----- MATERIAL SHOWN
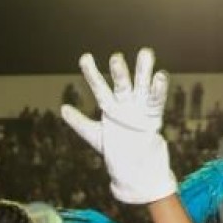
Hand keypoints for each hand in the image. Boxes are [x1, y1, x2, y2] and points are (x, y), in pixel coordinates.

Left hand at [60, 48, 176, 204]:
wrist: (135, 169)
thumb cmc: (116, 152)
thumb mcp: (96, 136)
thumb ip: (80, 123)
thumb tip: (63, 109)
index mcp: (110, 107)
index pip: (99, 87)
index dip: (91, 74)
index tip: (85, 58)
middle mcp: (126, 104)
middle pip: (122, 84)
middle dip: (120, 72)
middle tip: (116, 58)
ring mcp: (140, 108)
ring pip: (142, 87)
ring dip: (144, 71)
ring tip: (146, 53)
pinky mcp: (153, 117)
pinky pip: (156, 101)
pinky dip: (158, 89)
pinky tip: (160, 75)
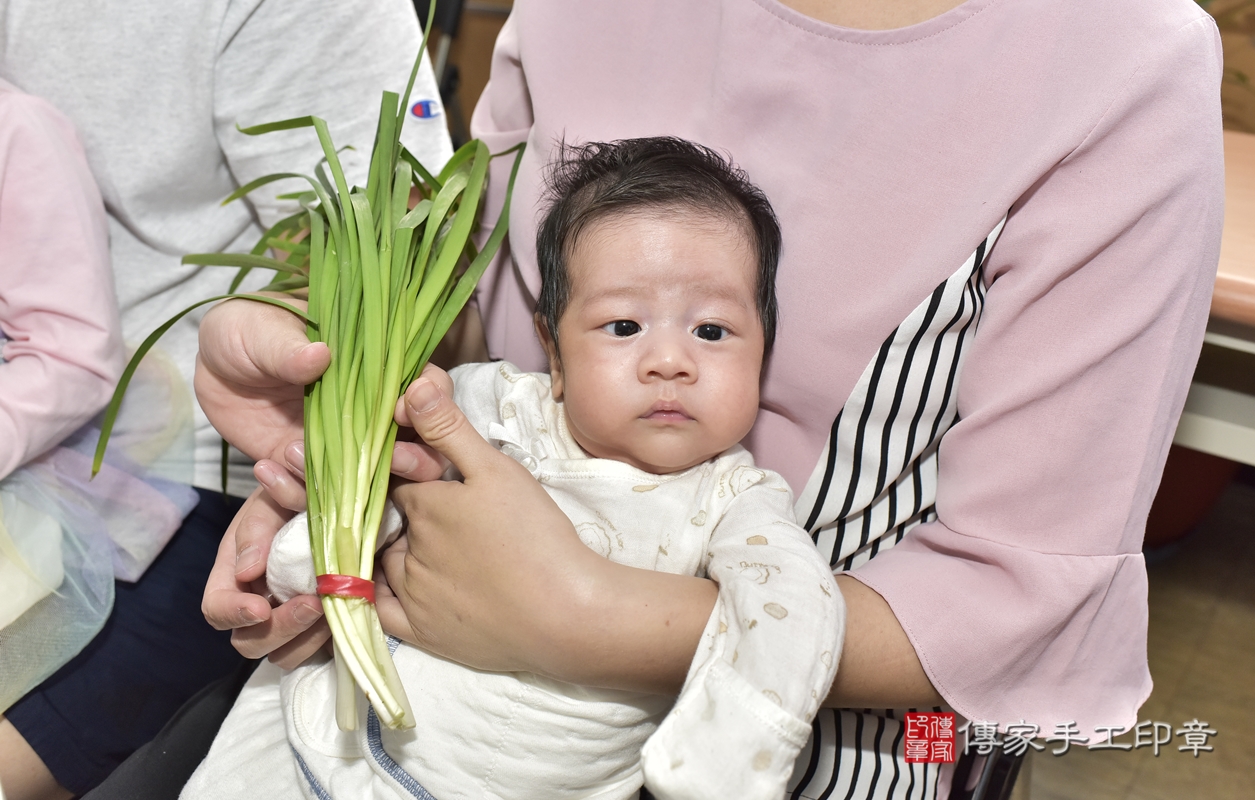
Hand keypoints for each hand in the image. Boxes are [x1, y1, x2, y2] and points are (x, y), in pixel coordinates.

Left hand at [196, 295, 452, 494]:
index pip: (427, 386)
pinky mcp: (310, 472)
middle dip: (414, 460)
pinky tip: (265, 469)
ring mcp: (343, 448)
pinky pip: (317, 499)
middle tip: (386, 459)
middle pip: (421, 445)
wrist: (213, 365)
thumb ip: (288, 346)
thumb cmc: (249, 330)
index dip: (431, 402)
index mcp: (376, 368)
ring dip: (349, 486)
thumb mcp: (261, 330)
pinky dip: (294, 493)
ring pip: (375, 484)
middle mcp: (370, 413)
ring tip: (293, 456)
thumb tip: (318, 356)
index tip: (402, 409)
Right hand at [202, 487, 329, 667]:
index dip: (233, 614)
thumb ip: (258, 528)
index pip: (216, 609)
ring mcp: (286, 617)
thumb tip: (247, 570)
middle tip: (314, 604)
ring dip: (306, 638)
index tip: (261, 608)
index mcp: (234, 574)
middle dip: (280, 629)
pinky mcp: (317, 625)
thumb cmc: (290, 494)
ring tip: (333, 606)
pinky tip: (348, 610)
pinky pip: (316, 649)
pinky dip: (328, 639)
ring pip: (283, 653)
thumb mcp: (271, 501)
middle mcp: (256, 602)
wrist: (329, 495)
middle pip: (249, 642)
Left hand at [379, 370, 717, 692]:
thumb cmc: (537, 536)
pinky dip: (377, 594)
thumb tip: (409, 386)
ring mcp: (411, 595)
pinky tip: (392, 585)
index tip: (433, 474)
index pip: (398, 478)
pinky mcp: (422, 633)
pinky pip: (380, 610)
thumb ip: (450, 430)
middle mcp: (406, 549)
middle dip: (407, 511)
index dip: (414, 472)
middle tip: (447, 516)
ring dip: (397, 549)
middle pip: (392, 519)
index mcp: (424, 505)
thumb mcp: (497, 471)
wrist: (569, 613)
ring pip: (385, 560)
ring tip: (436, 548)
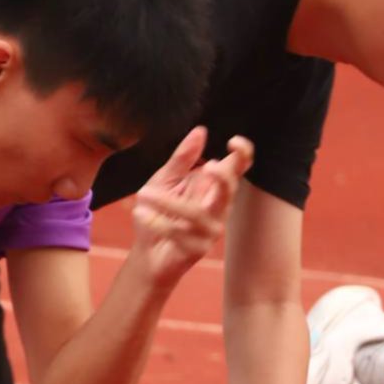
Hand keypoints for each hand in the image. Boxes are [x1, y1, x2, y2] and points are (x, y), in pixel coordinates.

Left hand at [132, 127, 253, 285]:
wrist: (147, 252)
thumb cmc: (159, 212)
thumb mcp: (165, 180)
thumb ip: (182, 158)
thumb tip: (200, 131)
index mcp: (213, 187)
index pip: (238, 168)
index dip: (243, 154)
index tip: (233, 141)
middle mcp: (218, 207)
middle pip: (230, 191)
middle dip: (223, 179)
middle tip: (209, 166)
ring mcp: (210, 230)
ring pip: (197, 214)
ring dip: (168, 203)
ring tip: (143, 193)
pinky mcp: (197, 249)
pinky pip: (179, 233)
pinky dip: (157, 222)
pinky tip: (141, 213)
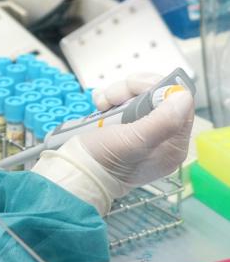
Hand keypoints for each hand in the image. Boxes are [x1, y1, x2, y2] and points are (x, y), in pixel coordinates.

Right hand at [82, 73, 193, 187]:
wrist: (76, 173)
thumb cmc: (102, 163)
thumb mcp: (133, 142)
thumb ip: (163, 121)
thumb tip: (184, 98)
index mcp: (171, 146)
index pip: (179, 104)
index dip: (158, 89)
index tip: (136, 89)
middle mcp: (160, 138)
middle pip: (157, 96)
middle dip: (132, 91)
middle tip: (114, 97)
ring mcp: (140, 131)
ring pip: (137, 96)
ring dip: (117, 94)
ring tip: (103, 105)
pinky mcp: (123, 126)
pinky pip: (123, 102)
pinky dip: (109, 100)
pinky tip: (100, 107)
----------
**WHAT YOU NEED TO DO**
Pictures are to be omitted; set down the rest of the entries exactly as given.

**SOLUTION**
Hand keypoints for each hand in the image. Boxes are [x1, y1, x2, y2] and points are (x, y), in pixel coordinates.

Left hand at [60, 48, 176, 204]:
wrist: (135, 169)
thumb cmc: (116, 152)
thumb mcp: (96, 136)
thumb ip: (80, 123)
thumb tip: (63, 109)
index mcp: (110, 107)
index pip: (99, 87)
index dip: (91, 74)
index tip: (85, 58)
middle mcp: (126, 104)
middle pip: (122, 84)
middle dip: (120, 72)
middle tip: (116, 58)
ring mcp: (140, 108)
ring pip: (142, 87)
ring dip: (144, 71)
ring tip: (146, 53)
pinky mcp: (153, 117)
pinky pip: (156, 101)
pinky dip: (158, 89)
pinky tip: (160, 75)
Hand keypoints for each hand in the image. Boxes are [x1, y1, x2, y2] and points are (x, y), in pixel coordinates.

Left hand at [196, 295, 452, 494]:
index pip: (427, 386)
pinky mcp: (310, 472)
middle dip: (414, 460)
pinky tip: (265, 469)
ring mcp: (343, 448)
pinky pip: (317, 499)
middle tip: (386, 459)
middle pip: (421, 445)
wrist: (213, 365)
thumb ip: (288, 346)
thumb cmc: (249, 330)
index dip: (431, 402)
index mcp: (376, 368)
ring dip: (349, 486)
thumb mcp: (261, 330)
pinky dip: (294, 493)
ring pip: (375, 484)
middle mcp: (370, 413)
ring tip: (293, 456)
thumb tip: (318, 356)
index tip: (402, 409)
Right hand at [202, 487, 329, 667]:
index dip: (233, 614)
thumb ip: (258, 528)
index pip: (216, 609)
ring mcp: (286, 617)
thumb tip: (247, 570)
middle tip: (314, 604)
ring dip: (306, 638)
index tip: (261, 608)
index mcp: (234, 574)
middle dip: (280, 629)
pinky mcp: (317, 625)
thumb cmc: (290, 494)
ring tip: (333, 606)
pinky tip: (348, 610)
pinky pip: (316, 649)
pinky dip: (328, 639)
ring pip: (283, 653)
thumb mcp: (271, 501)
middle mcp: (256, 602)
wrist: (329, 495)
middle pip: (249, 642)
Left hand at [379, 370, 717, 692]:
thumb cmc: (537, 536)
pinky dip: (377, 594)
thumb tip: (409, 386)
ring mcp: (411, 595)
pinky tip: (392, 585)
index tip: (433, 474)
index pip: (398, 478)
pinky mcp: (422, 633)
pinky pip: (380, 610)
thumb ip: (450, 430)
middle mcp: (406, 549)
middle dip: (407, 511)
index dip: (414, 472)
middle tip: (447, 516)
ring dip: (397, 549)
middle pip: (392, 519)
index mcp: (424, 505)
thumb mcp: (497, 471)
wrist: (569, 613)
ring pip: (385, 560)
ring tip: (436, 548)
Hand keypoints for each hand in the image. Boxes are [x1, y1, x2, y2] and points are (x, y), in pixel coordinates.

Left hand at [132, 127, 253, 285]:
wrist: (147, 252)
thumb cmc: (159, 212)
thumb mcp: (165, 180)
thumb ip: (182, 158)
thumb tip: (200, 131)
index mcp: (213, 187)
index pip: (238, 168)
index dip: (243, 154)
index tip: (233, 141)
middle mcp: (218, 207)
middle pip: (230, 191)
middle dip: (223, 179)
middle tip: (209, 166)
ring mcp: (210, 230)
ring pip: (197, 214)
ring dip: (168, 203)
ring tip: (143, 193)
pinky mcp: (197, 249)
pinky pip: (179, 233)
pinky dip: (157, 222)
pinky tip: (141, 213)
Hand keypoints for each hand in the image. Boxes are [x1, y1, x2, y2] and points are (x, y), in pixel coordinates.

Right hand at [82, 73, 193, 187]:
wrist: (76, 173)
thumb cmc: (102, 163)
thumb mcp: (133, 142)
thumb ip: (163, 121)
thumb tip: (184, 98)
index mcp: (171, 146)
index pip: (179, 104)
index dip: (158, 89)
index tip: (136, 89)
middle mcp: (160, 138)
middle pip: (157, 96)
middle dip: (132, 91)
middle tip: (114, 97)
ring mcp: (140, 131)
ring pip: (137, 96)
ring dip: (117, 94)
ring tip: (103, 105)
pinky mcp: (123, 126)
pinky pip: (123, 102)
pinky dip: (109, 100)
pinky tip: (100, 107)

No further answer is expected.